Another transformative event was the Medicare Access and CHIP Reauthorization Act (MACRA) of 2015. MACRA is landmark legislation enacted to replace the Sustainable Growth Rate (SGR) formula for physician payment. In October 2016, CMS detailed the final regulations for the implementation of MACRA. This is a game changer in terms of how physicians will be reimbursed by Medicare and includes quality metrics and rewards physicians who have joined ACOs. We will not go into the details of MACRA in this chapter, but the American Medical Associataion (AMA) has an excellent presentation on the subject that can be accessed at https://www.ama-assn.org/sites/default/files/media-browser/public/physicians/macra/macra-qpp-summary.pdf.
There are two MACRA programs:
Merit-Based Incentive Payment System (MIPS): Providers earn payment adjustments based on evidence-based and practice-specific quality data.
Alternative Payment Model (APM): In this payment approach, added incentive payments are given to provide high-quality, cost-effective care.
Although payment adjustments begin in 2019, performance measurements for the new models begin in 2017, making now a critical time for physicians to begin learning about the details and implications of MACRA. Understanding and tracking quality indicators have become necessary for reimbursement and increase the need to develop complex governance models, share data across the continuum, and measure performance accurately.

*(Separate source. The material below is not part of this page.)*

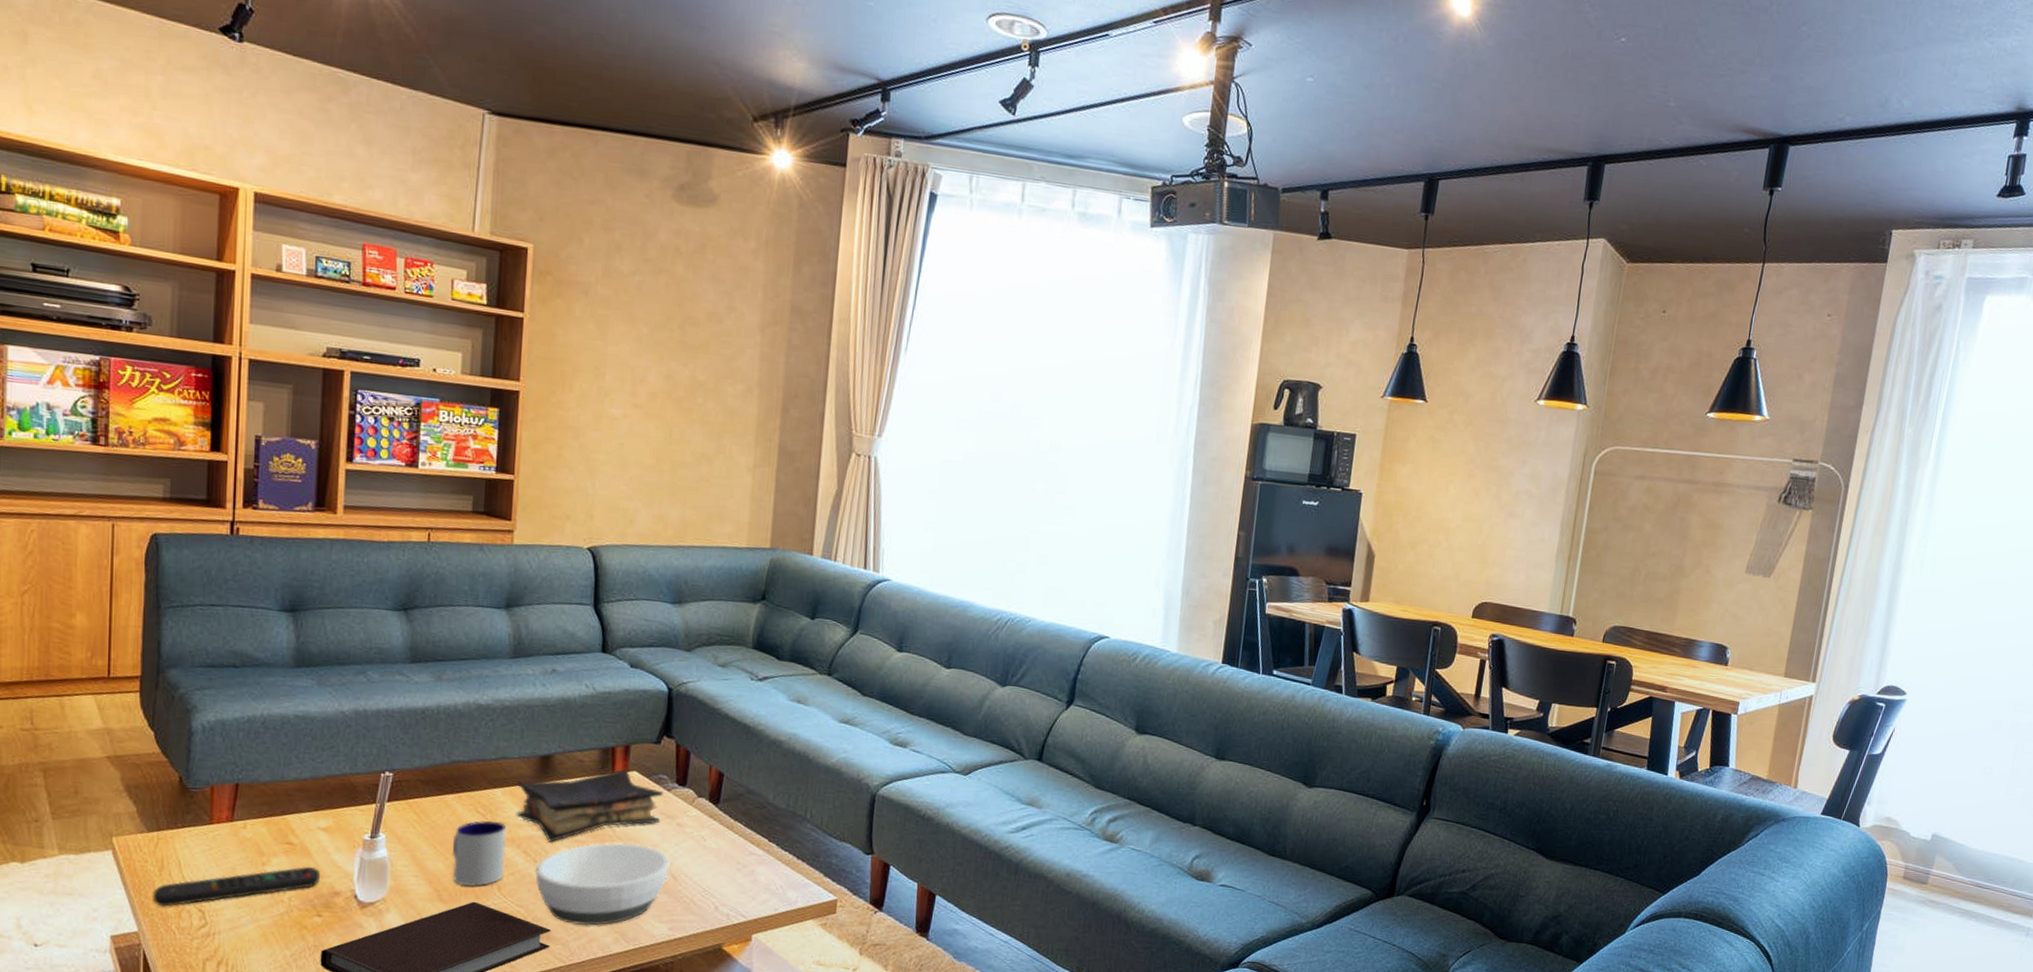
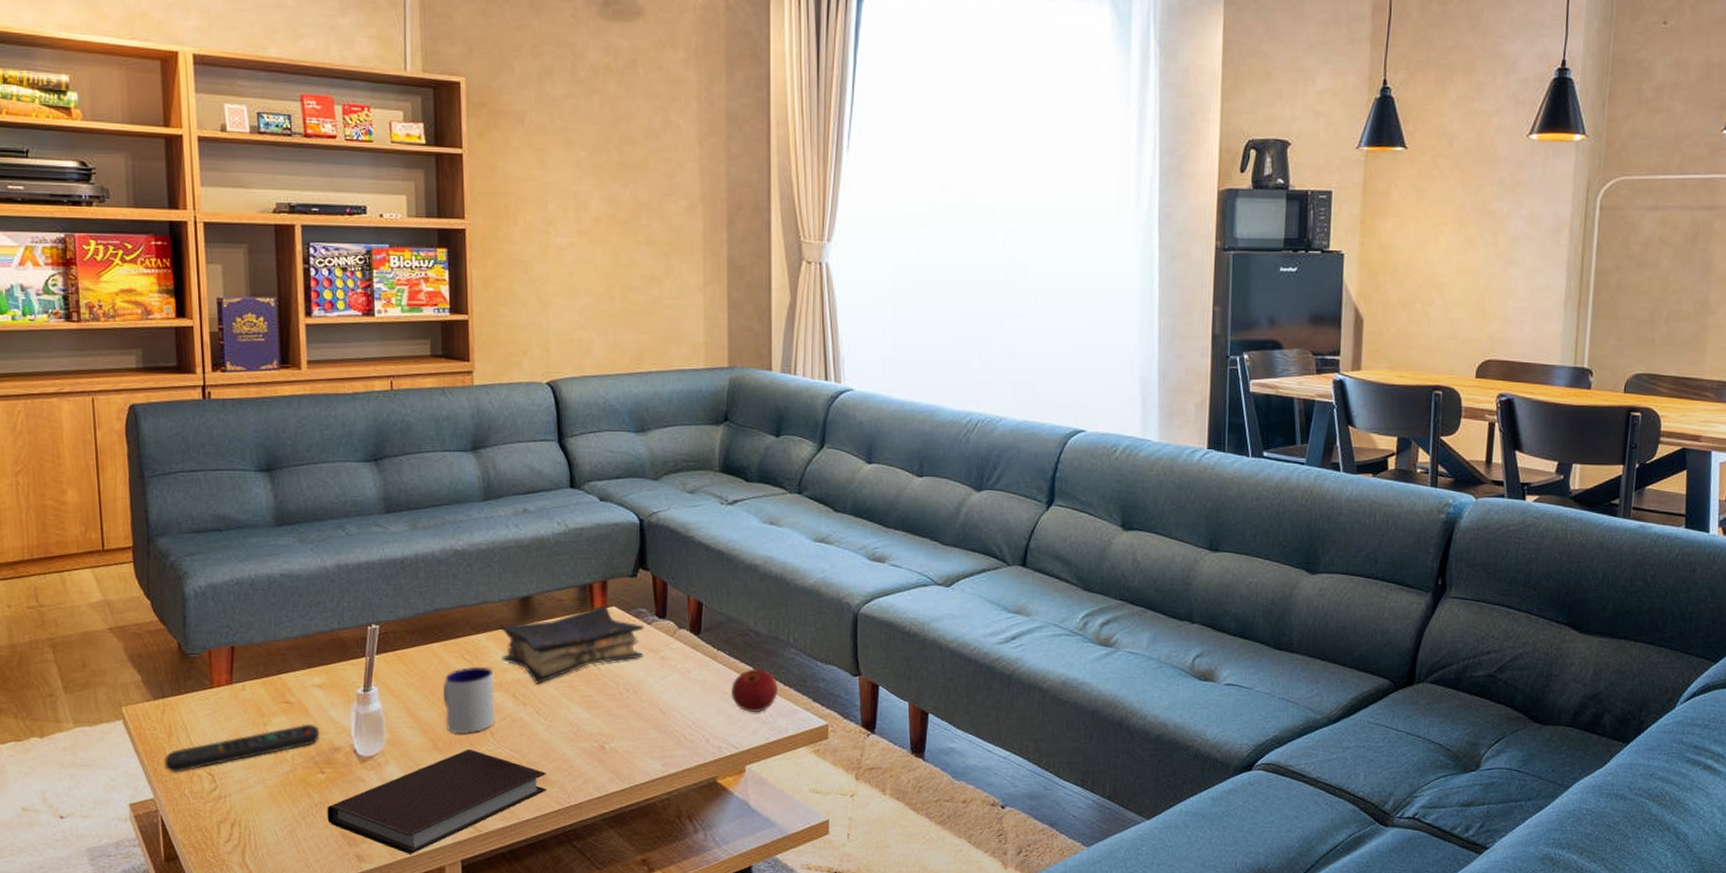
bowl: present [535,842,670,925] -> none [526,680,657,766]
apple: none [744,840,791,883] -> present [731,668,778,712]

As the healthcare industry transitions from volume-based to value-based reimbursement, the areas of quality and cost are increasingly intertwined. For instance, during the first year of the Medicare Hospital Readmissions Reduction Program, which was established by the PPACA, CMS cut Medicare reimbursement by up to 1% for 2213 hospitals with high readmission rates for heart attack, heart failure, and pneumonia. The second round of penalties started October 1, 2013, when CMS cut reimbursements for 2225 hospitals by up to 2%. In fiscal year 2015, hospitals received cuts as big as 3%, and penalties for chronic obstructive pulmonary disease (COPD) and total hip and knee replacement were added to the program.

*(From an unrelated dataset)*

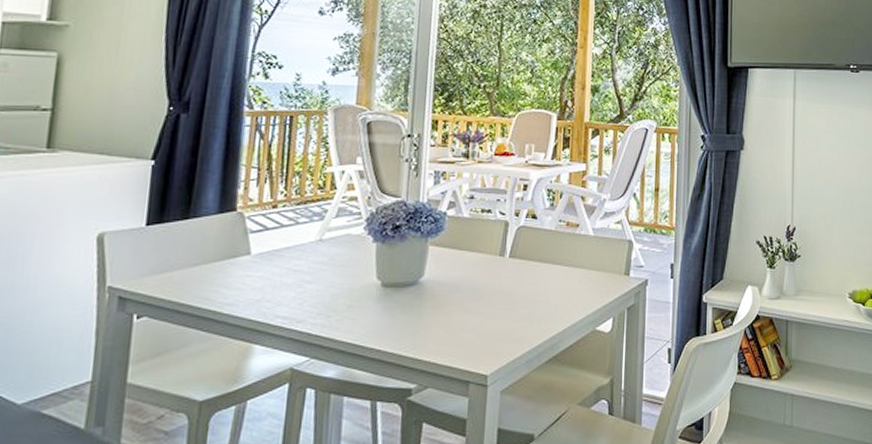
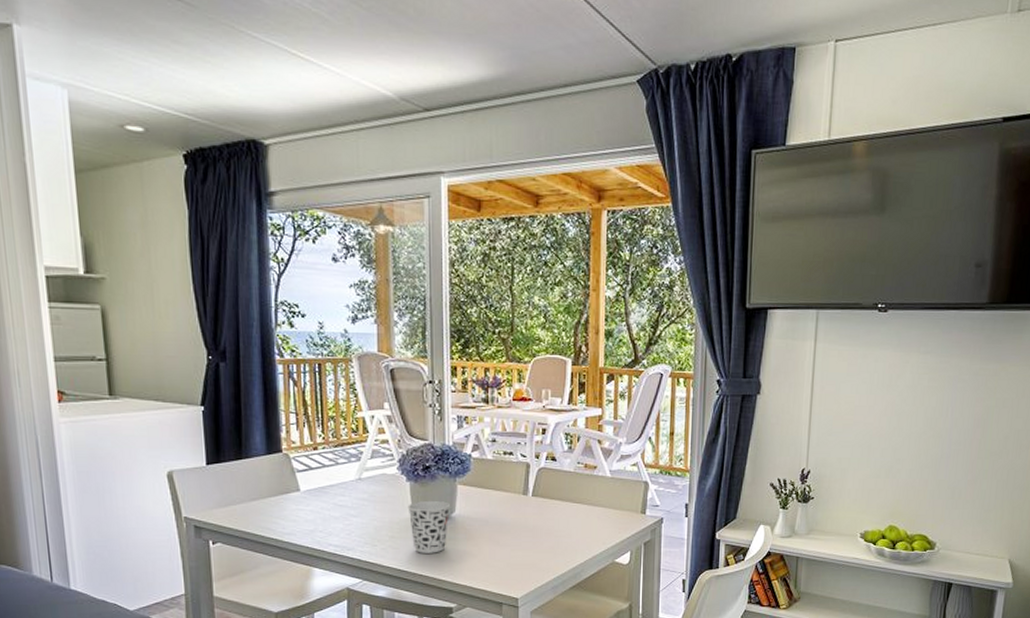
cup: none [371,263,419,325] -> present [407,500,450,553]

Due to these developments, Medicare and private payers continue to link pay to performance through readmission penalties, bundled payment programs, and ACOs; therefore the set of metrics that chief financial officers (CFOs) focus on is expanding to encompass not only core financial numbers but also quality indicators. Improved clinical documentation to reflect the care provided to the patient plays a very important role in this process. Most hospitals today have a clinical documentation program in which nurses and physicians work closely with coders to ensure that the appropriate ICD-10-Procedural Classification System (ICD-10-PCS) diagnoses and procedures are documented. These programs help to improve both the quality and the financial reimbursement that hospitals and physicians receive from payers.